Reputation: 429
I'm trying to use the terms component as described in the Solr docs (see Using the Terms Component for an Auto-Suggest Feature).
Running Solr 6.3.0.
I currently have 4 docs in my index:
{
"responseHeader":{
"status":0,
"QTime":0,
"params":{
"q":"*:*",
"indent":"on",
"wt":"json",
"_":"1482239790124"}},
"response":{"numFound":4,"start":0,"docs":[
{
"id":"1",
"title":["There's nothing better than a shiny red apple on hot summer day."],
"_version_":1554244409915080704},
{
"id":"2",
"title":["Eat an apple!"],
"_version_":1554244409917177856},
{
"id":"3",
"title":["I prefer a Grannie Smith apple over Fuji."],
"_version_":1554244409917177857},
{
"id":"4",
"title":["Apricots is kinda like a peach minus the fuzz."],
"_version_":1554244409917177858}]
}
}
My field definition looks like this (otherwise my scheme.xml is vanilla):
<field name="title" type="strings" indexed="true" stored="true"/>
My terms component is default (as is my whole solarconfig.xml):
<searchComponent name="terms" class="solr.TermsComponent"/>
<requestHandler name="/terms" class="solr.SearchHandler" startup="lazy">
<lst name="defaults">
<bool name="terms">true</bool>
<bool name="distrib">false</bool>
</lst>
<arr name="components">
<str>terms</str>
</arr>
</requestHandler>
When doing a request like http://localhost:8983/solr/test/terms?terms.fl=title&terms.prefix=ap
, I'm expecting the following in return:
<response>
<lst name="responseHeader">
<int name="status">0</int>
<int name="QTime">1</int>
</lst>
<lst name="terms">
<lst name="title">
<int name="apple">3</int>
<int name="Apricots">1</int>
</lst>
</lst>
</response>
But what I actually get is an empty response.
When I instead do http://localhost:8983/solr/test/terms?terms.fl=title&terms.prefix=Ea
I get:
<response>
<lst name="responseHeader">
<int name="status">0</int>
<int name="QTime">0</int>
</lst>
<lst name="terms">
<lst name="title">
<int name="Eat an apple!">1</int>
</lst>
</lst>
</response>
So it is kind of working, but not case-insensitive and only based on the beginning of the string.
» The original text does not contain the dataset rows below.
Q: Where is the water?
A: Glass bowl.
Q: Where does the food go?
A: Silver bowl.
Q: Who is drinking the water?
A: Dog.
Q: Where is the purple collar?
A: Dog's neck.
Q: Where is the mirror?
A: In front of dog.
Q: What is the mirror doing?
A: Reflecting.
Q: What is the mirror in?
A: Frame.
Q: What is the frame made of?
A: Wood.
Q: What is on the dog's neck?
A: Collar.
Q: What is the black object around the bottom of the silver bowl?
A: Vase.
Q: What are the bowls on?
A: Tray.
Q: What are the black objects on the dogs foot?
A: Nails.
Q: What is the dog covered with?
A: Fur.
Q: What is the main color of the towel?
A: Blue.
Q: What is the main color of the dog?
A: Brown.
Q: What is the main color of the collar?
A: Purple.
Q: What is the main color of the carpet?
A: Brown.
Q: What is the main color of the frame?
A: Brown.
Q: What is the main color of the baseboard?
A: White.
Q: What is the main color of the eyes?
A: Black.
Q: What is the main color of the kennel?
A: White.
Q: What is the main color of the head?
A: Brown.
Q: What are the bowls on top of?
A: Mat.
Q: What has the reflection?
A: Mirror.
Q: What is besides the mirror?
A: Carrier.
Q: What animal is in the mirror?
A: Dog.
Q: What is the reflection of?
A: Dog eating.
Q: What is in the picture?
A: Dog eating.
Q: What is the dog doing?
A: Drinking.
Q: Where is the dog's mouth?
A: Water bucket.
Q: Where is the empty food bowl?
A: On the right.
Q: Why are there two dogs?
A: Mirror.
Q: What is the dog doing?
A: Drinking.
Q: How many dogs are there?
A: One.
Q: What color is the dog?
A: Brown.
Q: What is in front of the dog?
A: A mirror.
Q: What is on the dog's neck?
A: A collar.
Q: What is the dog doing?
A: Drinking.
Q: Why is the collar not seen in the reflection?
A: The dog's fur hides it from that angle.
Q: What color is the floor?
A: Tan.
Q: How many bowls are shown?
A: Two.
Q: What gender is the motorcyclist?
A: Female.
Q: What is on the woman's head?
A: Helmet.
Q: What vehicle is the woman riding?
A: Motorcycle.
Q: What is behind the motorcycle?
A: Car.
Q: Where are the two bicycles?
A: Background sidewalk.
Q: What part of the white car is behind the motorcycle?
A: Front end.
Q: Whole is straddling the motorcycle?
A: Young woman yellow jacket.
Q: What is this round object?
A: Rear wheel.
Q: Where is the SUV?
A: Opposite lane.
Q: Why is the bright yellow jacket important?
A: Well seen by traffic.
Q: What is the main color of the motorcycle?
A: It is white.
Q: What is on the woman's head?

Make it work for all words contained in the title-field (like in the docs) and make the search case-insensitive.
indexed
and stored
; setting multiValued=false
; tried type=string
.I'm guessing that it has something to do with the data type or how Solr stores the field, but I can't figure it out.
Upvotes: 1
Views: 259
Reputation: 429
Thanks to Mats for pointing me in the right direction.
The field type of my title field was indeed wrong and I needed to use another one. While creating my own, I noticed that the default schema.xml has a bunch of predefined field types that do exactly what I wanted.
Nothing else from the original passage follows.